The spectral beauty of Tsikurishvili’s “Lear” is unlike any of his previous attempts at staging Shakespeare’s plays without any of Shakespeare’s dialogue. Visually and choreographically, the piece, presented in the Lansburgh Theatre, coheres even more seamlessly than in past efforts, and the 95-minute play flows with an assurance of tone and style that satisfyingly builds on and refines the troupe’s one-of-a-kind aesthetic.
In previous installments of this signature Synetic genre, a performance or two betokened the emergence of one or another member of this aggressively athletic ensemble: Alex Mills’s rubbery Puck in “A Midsummer Night’s Dream” comes to mind, as does Ben Cunis’s debut as a ninja Macduff in Synetic’s earlier “Macbeth.” Here, however, although Irakli Kavsadze’s sad hobo-king makes for a monarch you can feel for, the production itself is the star. And the 15-member cast meshes in technique and affect in ways that fully invigorate the concept.
Granted, the metaphor is not gentle. “Lear” as a killing field pocked with bombed-out modern buildings out of a scene from “The Hurt Locker” feels at times like a mallet delivering mighty blows to a thumbtack. Still, Tsikurishvili, with the indispensable assistance of his choreographer wife, Irina, wants us to consider that “Lear” is not so subtle, either. There is indeed a direct descent into hell in “Lear”: no shilly-shallying as with that fence-straddling prince of Denmark; no encounters with insecurity as suffered by that marauding thane in Scotland.
“Lear,” by contrast, charts the arrogant king’s abrupt downfall after he foolishly bases his choices for dividing up his kingdom on his elder daughters’ phony supplications. The fatal cocktail of Lear’s vanity, mixed with the daughters’ undiluted malevolence, takes us with them slam-bang into the darkness.
This “Lear” wisely plays in softer ways with the overarching conceit, and the manner in which images of hardness and delicacy intermingle will have you musing long after the lights come up. As has become customary, composer Konstantine Lortkipanidze provides the soundscape, this time alternately harsh and plaintive, and aside from the occasional grunt or shriek from an actor, that is all the help for the ear you receive.

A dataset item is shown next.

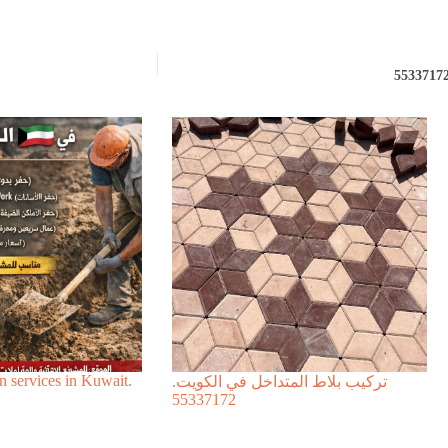
 services in Kuwait.
تركيب بلاط المتداخل في الكويت.
55337172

Lear’s lapse into a second childhood after his brutal rejection at the hands of Goneril (Ira Koval) and Regan (Irina Tsikurishvili) is handled in a tenderly mimed scene: Black-cloaked Death (Renata Loman) dangles a red butterfly on a string just beyond Lear’s grasp, and he pursues it with a joy no longer accessible in other corners of his realm. His dreams are now of innocence and freedom, for soon he will reenter, pulling a tricycle and carrying a butterfly net.